• _DO THIS_: Rewrite the lines of the material below as a numbered list, omitting any blank lines and leaving out the pictures.

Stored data
------------------------------------

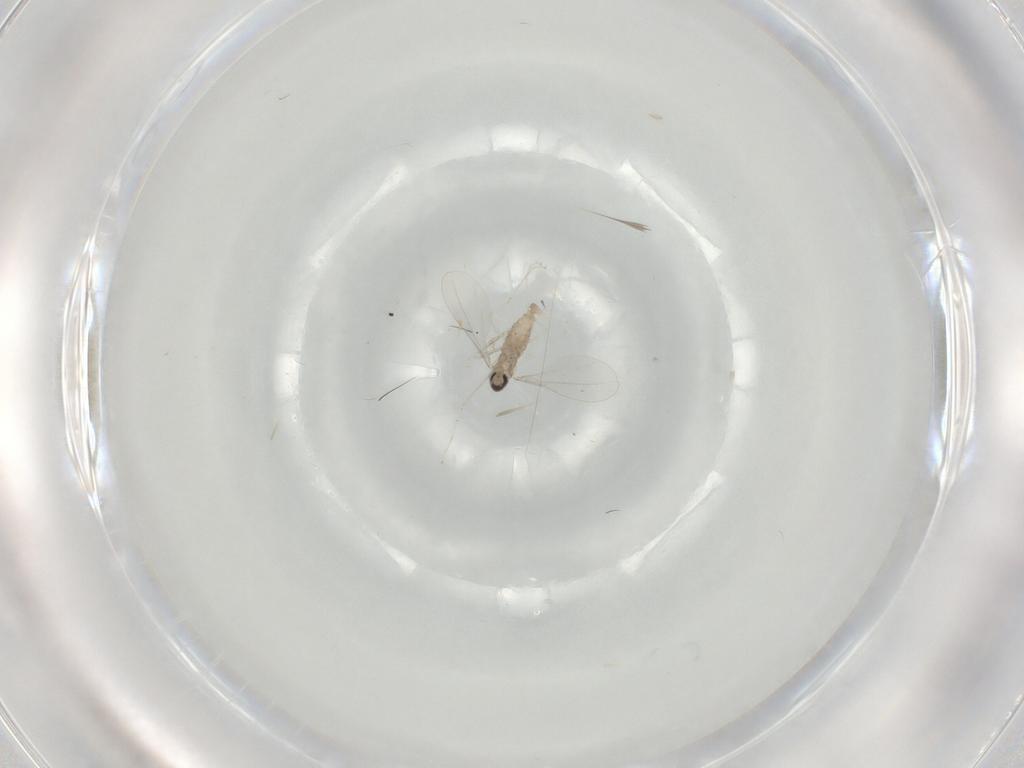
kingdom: Animalia
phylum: Arthropoda
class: Insecta
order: Diptera
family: Cecidomyiidae
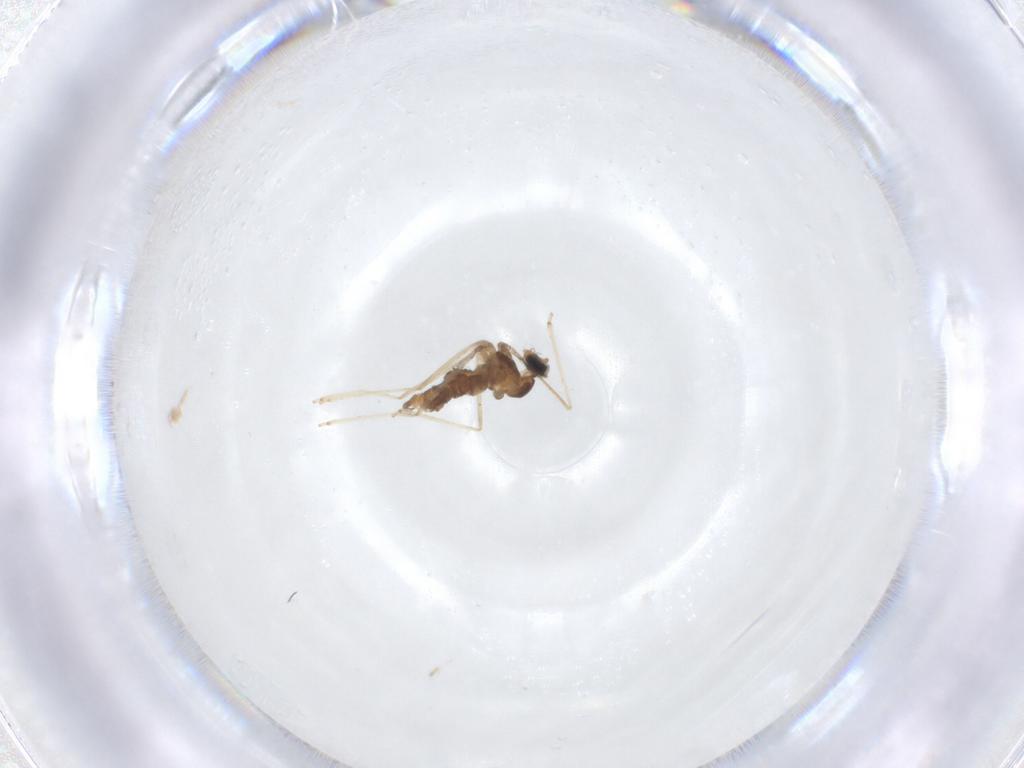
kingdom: Animalia
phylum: Arthropoda
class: Insecta
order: Diptera
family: Cecidomyiidae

------------------------------------

• _THE RESPONSE_:
1. kingdom: Animalia
2. phylum: Arthropoda
3. class: Insecta
4. order: Diptera
5. family: Cecidomyiidae
6. kingdom: Animalia
7. phylum: Arthropoda
8. class: Insecta
9. order: Diptera
10. family: Cecidomyiidae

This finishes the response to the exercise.